Often people want to know what, exactly, is that feeling of mindfulness. They want to know if they are doing it right. The answer is to just be, to find a quiet place indoors or outdoors, to quiet your mind, to take time by not thinking about time, by not thinking about anything. Let your mind and yourself just be. Following is an example of mindfulness, which is just one of many examples, from my book, Happy Tales:
“Distant foghorns’ music creates a foreboding, and yet a mysterious embracing aura, drawing me in. I want to get on with my daily routine of feeding cats and walking the dog and doing laundry, but the moment of complete silence holds me, and I surrender, staying motionless, listening, and watching. A seagull flies by with a clam; ducks fly, land, and dive. There is no sound. No calls from ducks or loon. A fishing boat, with two rods trailing off the aft, sits motionless, far out, near the misty horizon. To have this moment and choose to sit, watch, and escape life by surrendering into it is life-changing.
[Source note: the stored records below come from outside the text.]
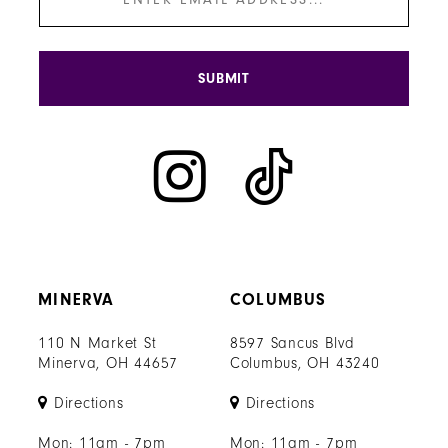
SUBMIT
MINERVA
COLUMBUS
110 N Market St
8597 Sancus Blvd
Minerva, OH 44657
Columbus, OH 43240
Directions
Directions
Mon: 11am - 7pm
Mon: 11am - 7pm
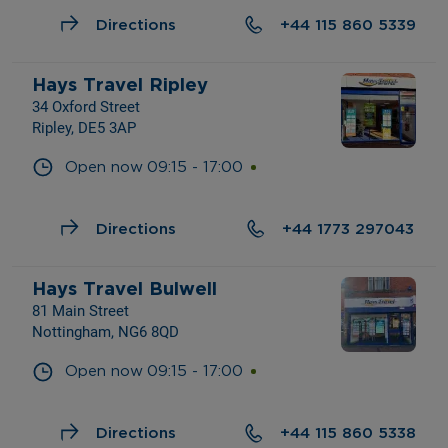
Directions
+44 115 860 5339
Hays Travel Ripley
34 Oxford Street
Ripley, DE5 3AP
Open now
09:15
-
17:00
Directions
+44 1773 297043
Hays Travel Bulwell
81 Main Street
Nottingham, NG6 8QD
Open now
09:15
-
17:00
Directions
+44 115 860 5338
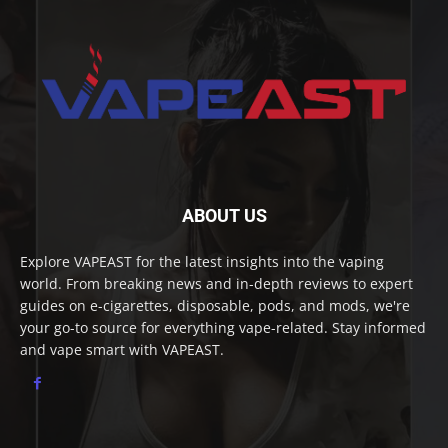
ABOUT US
Explore VAPEAST for the latest insights into the vaping
world. From breaking news and in-depth reviews to expert
guides on e-cigarettes, disposable, pods, and mods, we're
your go-to source for everything vape-related. Stay informed
and vape smart with VAPEAST.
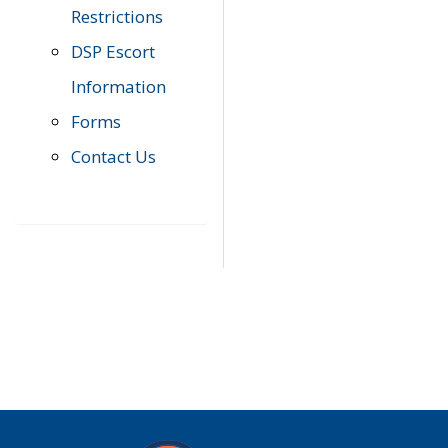
Restrictions
DSP Escort
Information
Forms
Contact Us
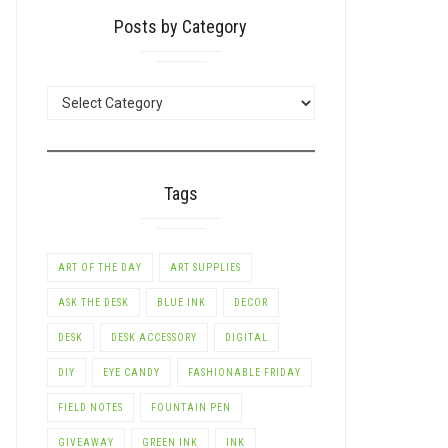
Posts by Category
POSTS
BY
CATEGORY
Tags
ART OF THE DAY
ART SUPPLIES
ASK THE DESK
BLUE INK
DECOR
DESK
DESK ACCESSORY
DIGITAL
DIY
EYE CANDY
FASHIONABLE FRIDAY
FIELD NOTES
FOUNTAIN PEN
GIVEAWAY
GREEN INK
INK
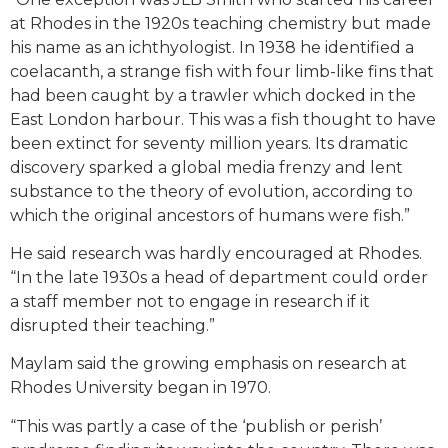
at Rhodes in the 1920s teaching chemistry but made
his name as an ichthyologist. In 1938 he identified a
coelacanth, a strange fish with four limb-like fins that
had been caught by a trawler which docked in the
East London harbour. This was a fish thought to have
been extinct for seventy million years. Its dramatic
discovery sparked a global media frenzy and lent
substance to the theory of evolution, according to
which the original ancestors of humans were fish.”
He said research was hardly encouraged at Rhodes.
“In the late 1930s a head of department could order
a staff member not to engage in research if it
disrupted their teaching.”
Maylam said the growing emphasis on research at
Rhodes University began in 1970.
“This was partly a case of the ‘publish or perish’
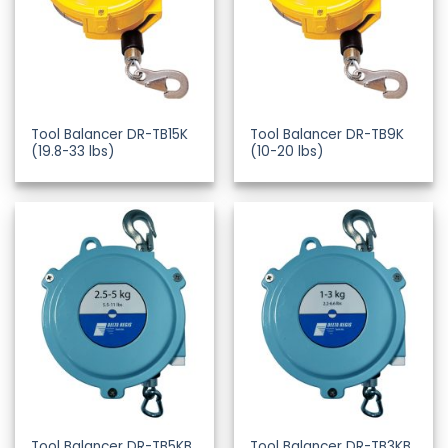
Tool Balancer DR-TB15K
Tool Balancer DR-TB9K
(19.8-33 lbs)
(10-20 lbs)
Tool Balancer DR-TB5KB
Tool Balancer DR-TB3KB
I choose to heed this message from nature. I have always known what I wanted and loved—life in and among nature—but I chose the worldly pursuits of big business. Now, today, I choose nature; I choose answering the innate call of my soul—the silence, the peace, the strength answering to the One, the inner voice. At peace, I put no pressure on myself, just renovating old secret, pocket rock gardens in my landscape project. No rush, no hurry—walk the dog, enjoy the beauty of autumn’s colors and evolution toward winter. Follow a dream of moving farther into nature—fewer cars, fewer people, a feeling of finally evolving, transcending, a conscious choice of direction toward new horizons. I found serenity once, living on a pond with a hill and woods as I painted my artist’s canvas with goldenrod and sunshine yellows—never coming close to the splendor of God’s nature, but walking in it, seeing it, feeling it.
King exhales a big sigh, and I am drawn back to an awareness of my chores and the time it will take to do them.”